Is it practical to use a stream cipher in a block cipher mode?

Question

My idea is to use a stream cipher encrypting 16 bytes at a time as a primative block cipher in a mode of operation such as CBC mode. Is this practical or useful in any way?

Answer 1

The way you propose to use a stream cipher as a drop in replacement for a block cipher is flawed, as the other answer explains nicely.

There is a simple way to convert a stream cipher into a block cipher. In pact, it works for any PRF, regardless of if it is reversible or not.

This presentation perfectly covers how to use a PRG such as a stream cipher to construct a block cipher.

Basically, you use the stream cipher in the following manner:

Take your message m and break it down into an n-bit binary string.

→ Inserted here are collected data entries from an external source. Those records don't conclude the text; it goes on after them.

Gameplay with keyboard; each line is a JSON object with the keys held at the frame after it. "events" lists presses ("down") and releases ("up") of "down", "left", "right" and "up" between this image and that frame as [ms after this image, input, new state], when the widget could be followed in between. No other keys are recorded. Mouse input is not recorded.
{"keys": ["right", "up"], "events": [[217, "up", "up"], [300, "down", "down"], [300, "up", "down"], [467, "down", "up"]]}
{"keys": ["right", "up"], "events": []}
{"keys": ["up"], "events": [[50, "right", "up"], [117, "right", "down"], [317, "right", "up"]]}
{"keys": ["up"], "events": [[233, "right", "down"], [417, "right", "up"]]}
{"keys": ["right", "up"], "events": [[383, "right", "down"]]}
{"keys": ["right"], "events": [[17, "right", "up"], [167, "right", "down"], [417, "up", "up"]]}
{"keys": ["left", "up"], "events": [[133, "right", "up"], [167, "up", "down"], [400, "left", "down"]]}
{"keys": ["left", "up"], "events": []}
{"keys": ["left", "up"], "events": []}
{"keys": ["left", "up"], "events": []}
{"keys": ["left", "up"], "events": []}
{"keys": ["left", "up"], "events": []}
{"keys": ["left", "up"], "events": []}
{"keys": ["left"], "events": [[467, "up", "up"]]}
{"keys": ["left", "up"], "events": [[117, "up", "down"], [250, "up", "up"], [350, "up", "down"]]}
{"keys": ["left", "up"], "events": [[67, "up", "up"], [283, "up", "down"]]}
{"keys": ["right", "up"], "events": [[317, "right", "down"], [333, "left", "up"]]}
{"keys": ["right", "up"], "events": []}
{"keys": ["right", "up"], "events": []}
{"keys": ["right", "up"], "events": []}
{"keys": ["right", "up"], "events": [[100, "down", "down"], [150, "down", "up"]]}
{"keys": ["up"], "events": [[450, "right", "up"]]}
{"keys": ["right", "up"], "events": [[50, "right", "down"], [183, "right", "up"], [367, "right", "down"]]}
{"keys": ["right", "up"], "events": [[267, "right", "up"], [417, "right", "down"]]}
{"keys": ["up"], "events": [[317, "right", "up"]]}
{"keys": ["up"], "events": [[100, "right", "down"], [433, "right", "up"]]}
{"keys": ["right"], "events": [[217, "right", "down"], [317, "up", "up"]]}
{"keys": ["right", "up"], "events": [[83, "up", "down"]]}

Take your stream cipher $G(k)$ and use it to generate a a stream of length $2 · |k|$. So $G(K) \to K^2$ (output space = double that of keyspace).

Do $k \to G(k)[0]$ and $G(k)[1]$, pick $G(k)[x]$ depending on what the first bit of m is.

Then, compute $G( G(k)[x] )$. You have a message of length two blocks, pick the block corresponding to the second bit of m. Repeat n times.

This can be reversed (decrypted) in the same way Feistel networks are, via the Luby-Rackoff theorem.

Answer 2

The way proposed in the question to "convert" a stream cipher into a block cipher doesn't work (i.e. is not secure). (Other ways are discussed in Converting a stream cipher into a block cipher and in the other answer here.)

Most stream ciphers (the so-called synchronous ones) work by producing a key stream from a key, which is then XORed with the plaintext to produce a cipher text.

It is important that the same key (or, equivalently, the same part of a keystream) is not used twice, as then it is (more or less) easy to recover the plaintext. If you use only a small part of that keystream repeatedly, like in your proposal, everything breaks down.

$\def\Enc{\operatorname{Enc}}$Let $K = \Enc_k(0)$ the keystream corresponding to one block (16 bytes in your example), so that $\Enc_k(P) = K \oplus P$.

Then using CBC mode with an initialization vector $I$ and a plaintext $P_1, P_2, P_3 \dots P_n$, we get a ciphertext of

$C_1 = \Enc_k(P_1 \oplus I) = K \oplus P_1 \oplus I,$ $C_2 = \Enc_k(P_2 \oplus C_1) = K \oplus P_2 \oplus C_1 = K \oplus P_2 \oplus K \oplus P_1 \oplus I = P_2 \oplus P_1 \oplus I,$ $C_3 = \Enc_k(P_3 \oplus C_2) = K \oplus P_3 \oplus C_2 = K \oplus P_3 \oplus P_2 \oplus P_1 \oplus I,$ $C_4 = \Enc_k(P_4 \oplus C_3) = K \oplus P_4 \oplus C_3 = ... = P_4 \oplus P_3 \oplus P_2 \oplus P_1 \oplus I,$ and so on.

Every second ciphertext block doesn't even depend on the key (but just on the plaintext blocks up to that point and the IV), and from the other ones it is trivial to get $K$ back if some piece of plaintext can be guessed or is known. The original key $k$ is not needed for that.

For a block cipher, we assume it works like a pseudo-random permutation (family), i.e. the result of $\Enc_k(P)$ can not be predicted from $\Enc_k(Q)$, other than same inputs give same results and different inputs give different results. When using a part of a stream cipher in that place, this is obviously not the case.